I’m trying to test out some simple imputation of missing observed values with a Bernoulli distribution and hit a theano problem, and was wondering if anyone had any ideas about solving it, or if it’s a theano bug. I’m using PyMC3 version 3.6 and theano version 1.0.3. A simple version of my code is as follows:
import pymc3 as pm
from scipy.stats import bernoulli
# set "true" probability of rain
true_rain = 0.41
# set number of previous "observations"
nobs = 1000
# set the observations
has_rained = bernoulli.rvs(true_rain, size=nobs)
# try subsituting in a miss sample
has_rained[20] = -1 # add missing samples as -1
has_rained = np.ma.masked_values(has_rained, value=-1) # create masked array
with pm.Model() as model:
prain = pm.Uniform('prain', 0.0, 1.0) # prior on probability of rain
# distribution of prain given the number of observed times it has rained
rain = pm.Bernoulli('rain', p=prain, observed=has_rained)

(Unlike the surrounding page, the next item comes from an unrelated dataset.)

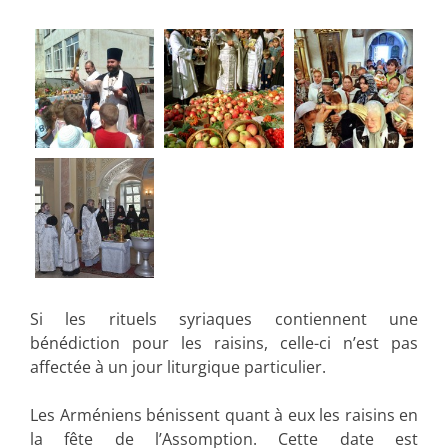
Si les rituels syriaques contiennent une
bénédiction pour les raisins, celle-ci n’est pas
affectée à un jour liturgique particulier.
Les Arméniens bénissent quant à eux les raisins en
la fête de l’Assomption. Cette date est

trace = pm.sample(2000, tune=6000, discard_tuned_samples=True, chains=2)
The final lines of the error message that this produces are:
~/.conda/envs/survival/lib/python3.6/site-packages/theano/tensor/type.py in
filter_variable(self, other, allow_convert)
232 dict(othertype=other.type,
233 other=other,
--> 234 self=self))
235
236 def value_validity_msg(self, a):
TypeError: Cannot convert Type TensorType(int64, vector) (of Variable
rain_missing_shared__) into Type TensorType(int64, (True,)). You can try to manually
convert rain_missing_shared__ into a TensorType(int64, (True,)).
I can only assume that this is failing due to an issue with the Bernoulli distributions use of integer or boolean types, as this isn’t a problem that is noted in this example.
I also see the same error if trying to pass a theano shared
variable, created from a numpy array of ones and zeros, as observations to a Bernoulli distribution.